Now, Mycobacterium leprae is an obligate intracellular microorganism, which means it can survive only inside cells, and it’s an obligate aerobe which means it can survive only in the presence of oxygen.
Finally, Mycobacterium leprae grows best at cool temperatures, between 27 to 33 degrees Celsius, and it proliferates slowly and it cannot be cultivated in vitro.
Instead, it can be inoculated in nine-banded armadillos, which have a much lower body temperature than most mammals and, like humans, are susceptible to leprosy.

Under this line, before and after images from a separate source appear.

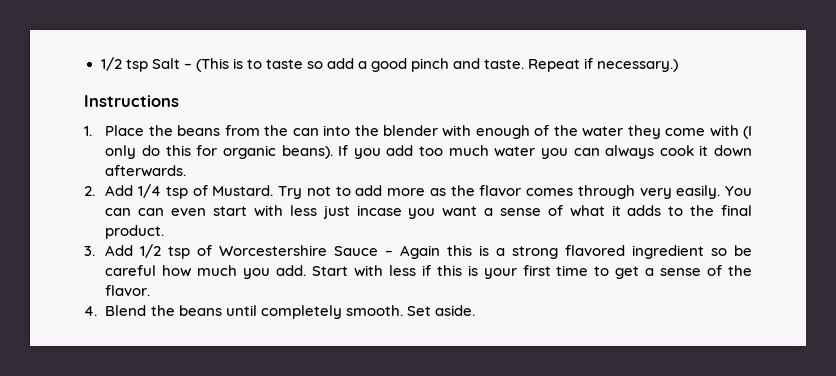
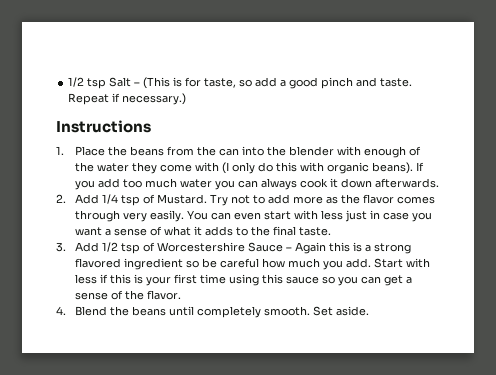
[246,59,303,69] to taste -> [185,77,237,88] for taste,
[196,145,218,156] for -> [300,162,325,172] with
[138,208,165,216] can -> (232, 216) none
[356,205,402,216] incase -> [370,210,410,220] in case
[105,225,165,239] product. -> [299,227,332,236] taste.
[594,266,610,276] to -> [229,274,382,286] using this sauce so you can

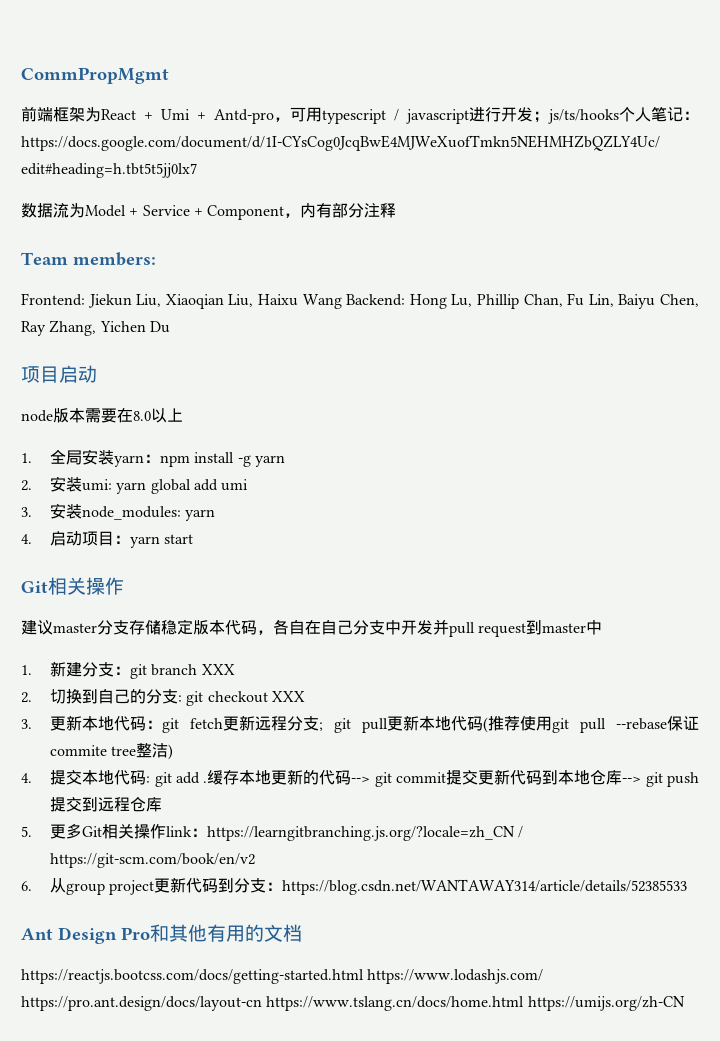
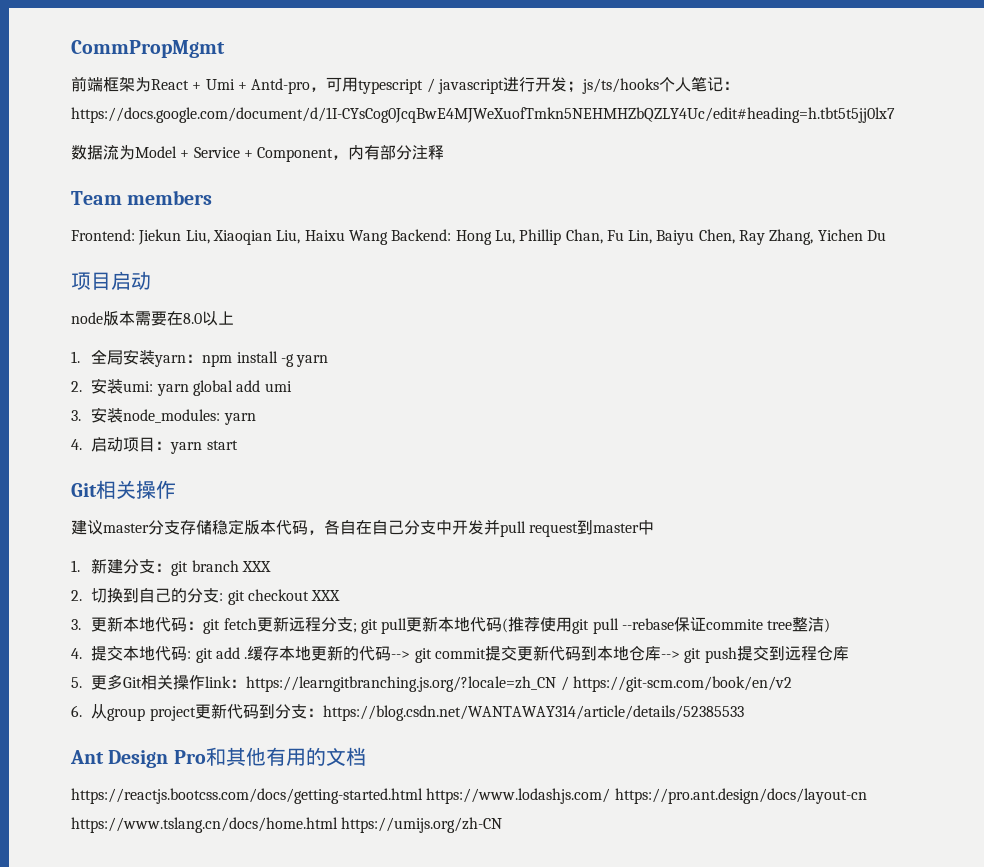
[73,252,156,266] members: -> [127,190,213,205] members

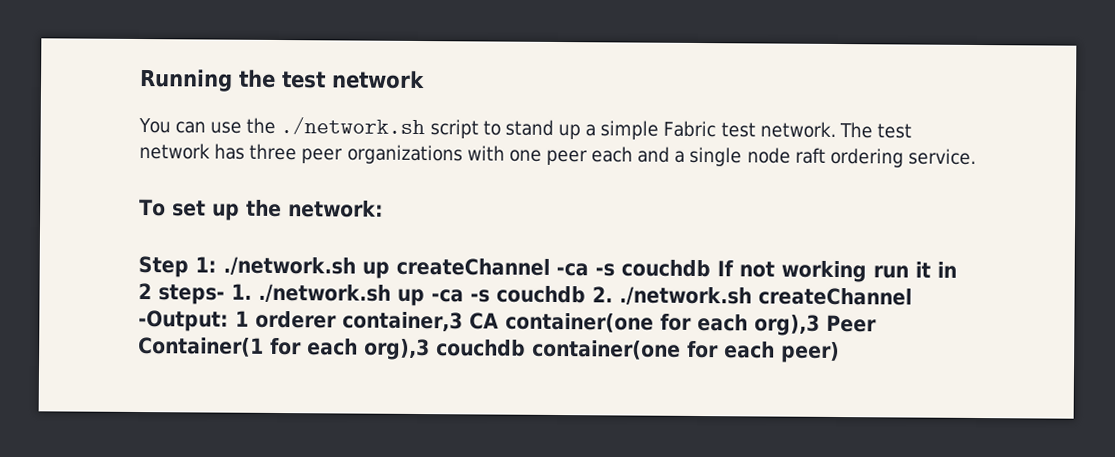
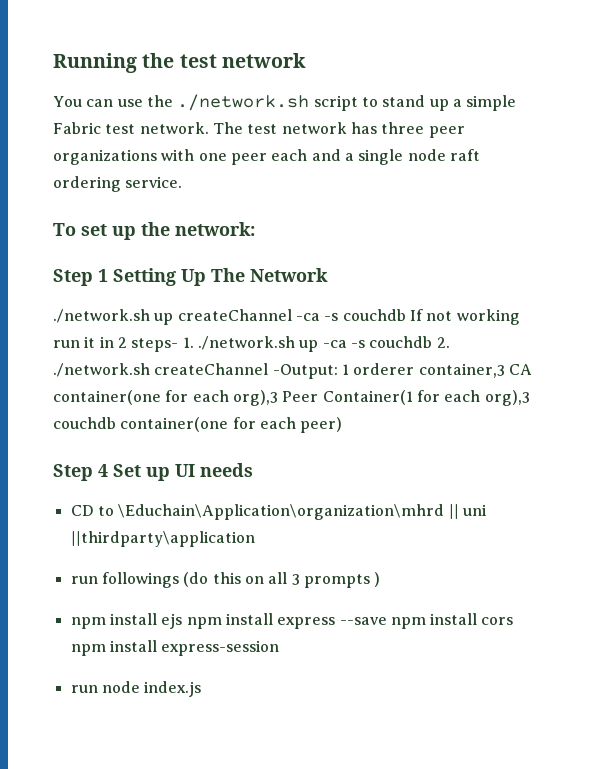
[195,256,217,273] 1: -> [98,268,328,286] 1 Setting Up The Network //
(840, 352) none -> [53,463,253,481] [70,504,487,520] [70,531,255,547] [70,572,381,588] [70,613,514,629] [70,640,280,656] [70,681,202,697] // Step 4 Set up UI needs // CD to \Educhain\Application\organization\mhrd || uni ||thirdparty\application // run followings (do this on all 3 prompts ) // npm install ejs npm install express --save npm install cors npm install express-session // run node index.js

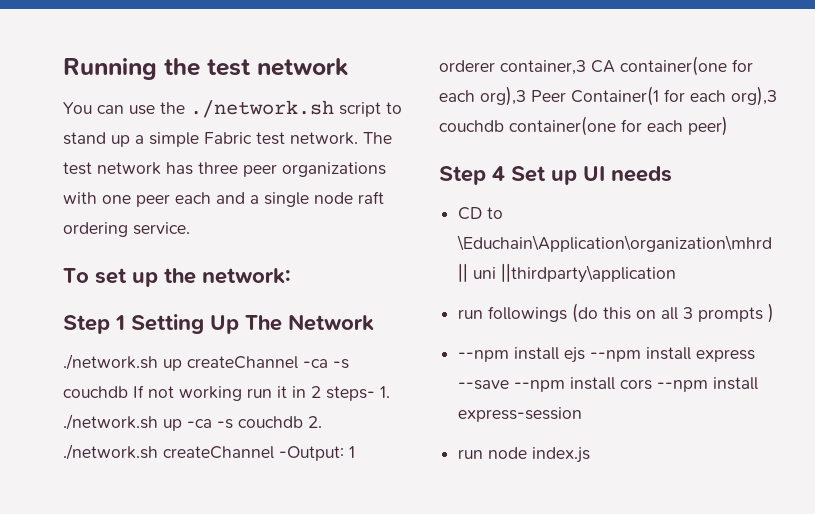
[70,617,106,629] npm -> [458,350,510,362] --npm
[186,617,222,629] npm -> [590,350,642,362] --npm
[390,617,426,629] npm -> [514,380,566,392] --npm
[70,644,106,656] npm -> [657,380,709,392] --npm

Now, Mycobacterium leprae can enter the body through the lungs or broken skin.
Once inside the body, it goes for regions in which the temperature is lower than the rest of the body such as skin, peripheral nerves and mucosa of the upper respiratory tract.
So, the bacteria goes for the Schwann cells of peripheral nerves.
These cells wrap their plasma membrane around peripheral nerve axons forming the myelin sheath.
This is possible because of a virulence factor, called phenolic glycolipid 1, or PGL-1 for short, which attaches to a protein called laminin-2 which is found on the Schwann cells.
Binding to Schwann cells induces demyelination, affecting transmission of the electrical impulses through the nerve axon, and causing nerve injury.
Additionally, Mycobacterium leprae can also infect skin macrophages.
So, the bacteria is ingested by macrophages and wrapped up in a vesicle called a phagosome, which would normally merge with another intracellular organelle called a lysosome.
Inside the phagolysosome, the bacteria would normally be destroyed.
But, Mycobacterium leprae has the ability to inhibit the phagolysosomal fusion, which allows the bacteria to survive inside macrophages and replicate there.
Now, the host responds to leprosy through cell mediated immunity via T-helper cells.
Now, this response is not effective in killing intracellular pathogens like Mycobacterium leprae, that can escape humoral immune mechanisms and replicate inside macrophages.
So, the inefficient immune response seen in the lepromatous form is sometimes also called a low cell mediated immunity response.
This leads to extensive skin involvement and symmetric nerve involvement, and the lepromatous form is also called multibacillary leprosy because of the large number of bacteria found in the lesions.